The Congressional Budget Office (CBO) released their annual Long-Term Budget Outlook today, and the updated projections—which include the effects of Obamacare—paint a grim picture. If Obamacare really did bend the cost curve down, CBO shows little evidence of it in this report.
In fact, CBO openly admits that “projections understate the severity of the long-term budget problem because they do not incorporate the significant negative effects that accumulating substantial amounts of additional federal debt would have on the economy.”
Here are a few highlights:
- Debt held by the public will reach 62 percent of Gross Domestic Product (GDP) by the end of this year — this is the highest percentage since 1951.
- Under current law, federal spending on major mandatory health care programs will grow from approximately 5 percent of GDP today to about 10 percent in 2035, which includes ALL effects of the Obamacare legislation.
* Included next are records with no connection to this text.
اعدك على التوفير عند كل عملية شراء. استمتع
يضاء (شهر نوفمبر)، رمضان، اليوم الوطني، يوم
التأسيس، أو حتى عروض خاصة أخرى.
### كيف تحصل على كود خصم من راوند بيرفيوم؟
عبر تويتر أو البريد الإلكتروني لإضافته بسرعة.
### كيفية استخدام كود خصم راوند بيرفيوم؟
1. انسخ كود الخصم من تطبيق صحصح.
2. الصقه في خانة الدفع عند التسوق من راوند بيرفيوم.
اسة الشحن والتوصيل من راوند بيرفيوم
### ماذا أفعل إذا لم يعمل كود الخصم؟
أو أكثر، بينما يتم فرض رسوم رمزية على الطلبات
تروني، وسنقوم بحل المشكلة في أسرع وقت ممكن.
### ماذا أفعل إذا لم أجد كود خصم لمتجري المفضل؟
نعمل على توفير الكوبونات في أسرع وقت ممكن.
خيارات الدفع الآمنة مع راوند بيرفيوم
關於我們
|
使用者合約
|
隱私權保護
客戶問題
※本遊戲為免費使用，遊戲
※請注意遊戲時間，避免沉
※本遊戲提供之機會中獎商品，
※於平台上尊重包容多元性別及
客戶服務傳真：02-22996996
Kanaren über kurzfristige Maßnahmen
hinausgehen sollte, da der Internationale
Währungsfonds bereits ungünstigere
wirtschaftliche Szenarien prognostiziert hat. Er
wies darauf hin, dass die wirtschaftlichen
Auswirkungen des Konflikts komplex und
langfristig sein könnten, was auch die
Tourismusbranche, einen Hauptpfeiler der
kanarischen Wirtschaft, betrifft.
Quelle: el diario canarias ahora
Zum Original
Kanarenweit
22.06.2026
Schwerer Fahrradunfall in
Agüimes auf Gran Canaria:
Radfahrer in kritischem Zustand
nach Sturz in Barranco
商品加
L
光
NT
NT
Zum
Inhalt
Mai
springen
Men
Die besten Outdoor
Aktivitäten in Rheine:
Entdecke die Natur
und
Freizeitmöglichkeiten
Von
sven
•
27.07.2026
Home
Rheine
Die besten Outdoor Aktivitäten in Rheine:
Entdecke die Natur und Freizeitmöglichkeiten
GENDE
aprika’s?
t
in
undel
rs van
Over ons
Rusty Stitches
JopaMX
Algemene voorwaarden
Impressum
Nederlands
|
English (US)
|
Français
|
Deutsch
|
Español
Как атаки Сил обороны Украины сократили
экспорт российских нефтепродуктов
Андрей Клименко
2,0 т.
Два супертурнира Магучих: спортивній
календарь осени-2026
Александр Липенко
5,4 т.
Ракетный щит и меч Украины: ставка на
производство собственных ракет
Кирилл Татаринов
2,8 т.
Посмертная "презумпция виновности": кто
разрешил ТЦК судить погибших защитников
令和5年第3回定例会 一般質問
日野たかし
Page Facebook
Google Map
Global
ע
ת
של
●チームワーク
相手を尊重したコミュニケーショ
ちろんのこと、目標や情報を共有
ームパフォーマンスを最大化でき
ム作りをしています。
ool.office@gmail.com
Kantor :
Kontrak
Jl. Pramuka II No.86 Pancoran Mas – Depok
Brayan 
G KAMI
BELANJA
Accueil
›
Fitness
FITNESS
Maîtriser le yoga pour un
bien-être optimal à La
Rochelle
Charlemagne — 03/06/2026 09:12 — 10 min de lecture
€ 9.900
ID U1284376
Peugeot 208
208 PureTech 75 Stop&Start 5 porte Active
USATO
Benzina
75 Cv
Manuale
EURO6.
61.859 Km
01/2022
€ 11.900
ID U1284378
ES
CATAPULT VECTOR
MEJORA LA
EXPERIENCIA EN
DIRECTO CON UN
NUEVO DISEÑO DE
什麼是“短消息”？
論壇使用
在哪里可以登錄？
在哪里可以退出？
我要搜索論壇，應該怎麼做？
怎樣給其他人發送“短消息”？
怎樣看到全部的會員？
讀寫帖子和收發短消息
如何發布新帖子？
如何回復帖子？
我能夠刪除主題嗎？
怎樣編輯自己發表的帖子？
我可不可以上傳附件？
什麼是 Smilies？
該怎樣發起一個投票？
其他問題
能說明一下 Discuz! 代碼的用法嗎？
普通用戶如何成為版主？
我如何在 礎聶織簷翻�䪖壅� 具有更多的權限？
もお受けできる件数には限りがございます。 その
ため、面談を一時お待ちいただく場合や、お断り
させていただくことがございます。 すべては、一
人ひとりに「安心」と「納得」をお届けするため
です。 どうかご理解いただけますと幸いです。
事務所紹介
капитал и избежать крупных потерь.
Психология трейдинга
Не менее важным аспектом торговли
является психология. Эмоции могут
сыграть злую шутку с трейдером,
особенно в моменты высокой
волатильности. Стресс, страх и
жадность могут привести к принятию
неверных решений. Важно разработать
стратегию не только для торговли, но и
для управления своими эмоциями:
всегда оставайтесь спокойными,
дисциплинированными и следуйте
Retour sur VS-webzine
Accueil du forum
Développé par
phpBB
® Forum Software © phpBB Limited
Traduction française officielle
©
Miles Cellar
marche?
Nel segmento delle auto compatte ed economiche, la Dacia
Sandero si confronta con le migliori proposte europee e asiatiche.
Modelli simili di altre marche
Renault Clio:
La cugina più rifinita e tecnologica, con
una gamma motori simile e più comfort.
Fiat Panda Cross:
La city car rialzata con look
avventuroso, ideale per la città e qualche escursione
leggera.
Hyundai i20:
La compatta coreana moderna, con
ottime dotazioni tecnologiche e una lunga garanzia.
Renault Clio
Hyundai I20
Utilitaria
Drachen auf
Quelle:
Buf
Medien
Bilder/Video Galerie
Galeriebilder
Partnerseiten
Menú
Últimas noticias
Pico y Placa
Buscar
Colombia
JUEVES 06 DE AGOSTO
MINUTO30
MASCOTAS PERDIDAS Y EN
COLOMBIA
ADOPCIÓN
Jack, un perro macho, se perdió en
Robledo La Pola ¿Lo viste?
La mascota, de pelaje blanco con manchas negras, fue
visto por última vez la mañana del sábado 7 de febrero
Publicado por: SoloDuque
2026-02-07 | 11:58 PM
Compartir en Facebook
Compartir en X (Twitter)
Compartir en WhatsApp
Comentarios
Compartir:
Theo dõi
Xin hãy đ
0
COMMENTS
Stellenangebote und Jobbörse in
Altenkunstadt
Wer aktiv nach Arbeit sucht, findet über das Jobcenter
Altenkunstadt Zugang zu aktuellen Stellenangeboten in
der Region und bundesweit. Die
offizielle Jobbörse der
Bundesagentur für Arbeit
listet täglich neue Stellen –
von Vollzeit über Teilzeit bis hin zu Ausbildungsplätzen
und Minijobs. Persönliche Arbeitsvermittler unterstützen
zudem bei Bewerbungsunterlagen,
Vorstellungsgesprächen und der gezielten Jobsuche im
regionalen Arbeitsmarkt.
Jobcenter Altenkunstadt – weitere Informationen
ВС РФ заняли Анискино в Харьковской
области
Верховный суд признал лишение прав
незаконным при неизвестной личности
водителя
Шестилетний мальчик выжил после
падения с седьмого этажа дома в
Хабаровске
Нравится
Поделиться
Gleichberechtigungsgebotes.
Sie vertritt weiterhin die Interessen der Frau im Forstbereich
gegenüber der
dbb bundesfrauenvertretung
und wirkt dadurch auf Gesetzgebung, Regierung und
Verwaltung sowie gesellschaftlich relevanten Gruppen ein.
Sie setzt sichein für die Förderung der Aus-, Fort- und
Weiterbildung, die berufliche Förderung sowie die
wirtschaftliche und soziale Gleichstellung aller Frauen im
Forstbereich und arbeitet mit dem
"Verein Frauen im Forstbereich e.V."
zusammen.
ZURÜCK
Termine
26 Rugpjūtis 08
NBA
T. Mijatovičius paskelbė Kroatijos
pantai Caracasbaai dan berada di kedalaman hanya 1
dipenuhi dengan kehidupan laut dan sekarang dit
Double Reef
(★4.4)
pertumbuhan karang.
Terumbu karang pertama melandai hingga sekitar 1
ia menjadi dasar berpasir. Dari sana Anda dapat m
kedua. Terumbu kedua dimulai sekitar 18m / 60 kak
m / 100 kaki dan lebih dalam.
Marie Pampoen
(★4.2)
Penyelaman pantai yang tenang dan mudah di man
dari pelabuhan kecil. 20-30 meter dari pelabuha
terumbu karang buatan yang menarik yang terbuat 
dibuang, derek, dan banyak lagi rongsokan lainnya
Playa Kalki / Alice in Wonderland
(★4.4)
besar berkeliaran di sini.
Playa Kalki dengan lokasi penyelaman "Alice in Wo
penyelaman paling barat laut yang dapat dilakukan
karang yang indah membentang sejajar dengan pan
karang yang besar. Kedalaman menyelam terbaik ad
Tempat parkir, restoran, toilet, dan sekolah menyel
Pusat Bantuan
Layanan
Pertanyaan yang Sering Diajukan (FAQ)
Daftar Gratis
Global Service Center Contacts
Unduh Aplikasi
- Although CBO projects the Obamacare to reduce federal budget deficits over the first 10 years, it is expected to increase federal spending in the next 10 years and for most of the next decade. By 2030 CBO admits Obamacare will only “slightly” reduce federal spending for health care.
- Social Security rises from 4.8 percent of GDP today to 6.2 percent in 2035.
- Medicare rises to 7 percent of GDP under a current policy baseline.
- Medicaid, CHIP, and exchange subsides rise from 1.9 percent of GDP today to 3.9 percent in 2035 under current policy.
- Spending on the major mandatory health care programs and Social Security will grow from roughly 10 percent of GDP today to about 16 percent of GDP 25 years from now under current law.
- Under current policy, debt held by the public reaches 87 percent of GDP by 2020. Afterward CBO says, “the growing imbalance between revenues and noninterest spending, combined with spiraling interest payments, would swiftly push debt to unsustainable levels,” reaching 185 percent in 2035.
- The deficit is projected to reach 15.9 percent in 2035 under current policy.
The nation is currently on an unsustainable path, and to avoid economic catastrophe significant reforms must be implemented. This report should alert us all to the magnitude of reductions in federal spending we must make to return the nation to sustainability.